>> start

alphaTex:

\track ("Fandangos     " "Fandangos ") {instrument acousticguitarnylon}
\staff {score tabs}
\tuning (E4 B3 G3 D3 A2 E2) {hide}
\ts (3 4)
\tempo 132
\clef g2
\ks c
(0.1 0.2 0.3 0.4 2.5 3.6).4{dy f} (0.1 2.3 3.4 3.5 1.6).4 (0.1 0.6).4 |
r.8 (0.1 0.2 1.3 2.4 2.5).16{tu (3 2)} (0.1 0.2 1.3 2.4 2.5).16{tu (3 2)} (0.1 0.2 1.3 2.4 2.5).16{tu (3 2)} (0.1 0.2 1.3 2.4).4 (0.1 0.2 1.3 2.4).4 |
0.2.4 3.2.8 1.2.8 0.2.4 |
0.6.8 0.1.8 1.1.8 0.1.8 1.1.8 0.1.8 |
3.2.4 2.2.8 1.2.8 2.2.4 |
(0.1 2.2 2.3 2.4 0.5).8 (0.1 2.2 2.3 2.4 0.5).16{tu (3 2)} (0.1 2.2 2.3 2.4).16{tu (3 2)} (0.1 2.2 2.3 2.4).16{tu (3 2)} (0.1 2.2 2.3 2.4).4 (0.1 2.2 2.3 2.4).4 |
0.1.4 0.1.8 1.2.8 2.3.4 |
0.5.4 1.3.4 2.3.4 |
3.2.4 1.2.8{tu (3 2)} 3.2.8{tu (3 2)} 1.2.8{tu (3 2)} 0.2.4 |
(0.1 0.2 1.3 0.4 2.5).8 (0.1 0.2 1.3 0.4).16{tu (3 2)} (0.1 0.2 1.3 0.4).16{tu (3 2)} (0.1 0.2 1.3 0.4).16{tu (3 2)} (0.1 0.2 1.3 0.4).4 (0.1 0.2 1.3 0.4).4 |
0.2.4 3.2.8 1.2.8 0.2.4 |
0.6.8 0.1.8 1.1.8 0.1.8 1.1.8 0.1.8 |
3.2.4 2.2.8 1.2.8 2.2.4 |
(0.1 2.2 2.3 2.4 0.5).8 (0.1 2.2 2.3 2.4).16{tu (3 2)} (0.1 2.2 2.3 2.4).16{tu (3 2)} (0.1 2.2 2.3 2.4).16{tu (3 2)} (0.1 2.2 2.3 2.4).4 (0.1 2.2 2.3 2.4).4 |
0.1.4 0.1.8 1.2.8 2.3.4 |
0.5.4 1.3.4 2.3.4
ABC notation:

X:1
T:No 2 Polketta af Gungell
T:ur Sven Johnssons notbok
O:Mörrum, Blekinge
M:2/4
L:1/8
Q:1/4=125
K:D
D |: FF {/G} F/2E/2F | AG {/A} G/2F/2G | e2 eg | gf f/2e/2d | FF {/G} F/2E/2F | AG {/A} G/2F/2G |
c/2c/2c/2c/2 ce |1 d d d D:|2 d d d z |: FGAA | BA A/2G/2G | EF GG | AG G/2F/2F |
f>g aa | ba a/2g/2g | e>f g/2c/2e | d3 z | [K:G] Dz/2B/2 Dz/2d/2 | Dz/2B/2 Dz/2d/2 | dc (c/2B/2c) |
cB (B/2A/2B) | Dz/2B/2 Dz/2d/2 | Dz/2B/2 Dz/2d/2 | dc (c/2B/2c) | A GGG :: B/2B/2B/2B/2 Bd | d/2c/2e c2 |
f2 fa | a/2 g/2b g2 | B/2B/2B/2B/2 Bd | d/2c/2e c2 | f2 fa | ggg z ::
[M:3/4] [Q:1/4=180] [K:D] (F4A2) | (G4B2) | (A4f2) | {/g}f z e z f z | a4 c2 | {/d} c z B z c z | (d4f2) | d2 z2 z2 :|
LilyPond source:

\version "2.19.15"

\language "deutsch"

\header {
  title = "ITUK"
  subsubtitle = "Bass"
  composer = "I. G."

>> end

From the records above, select each line that contains the string "acousticguitarnylon".

* [Solution to this exercise]:
\track ("Fandangos     " "Fandangos ") {instrument acousticguitarnylon}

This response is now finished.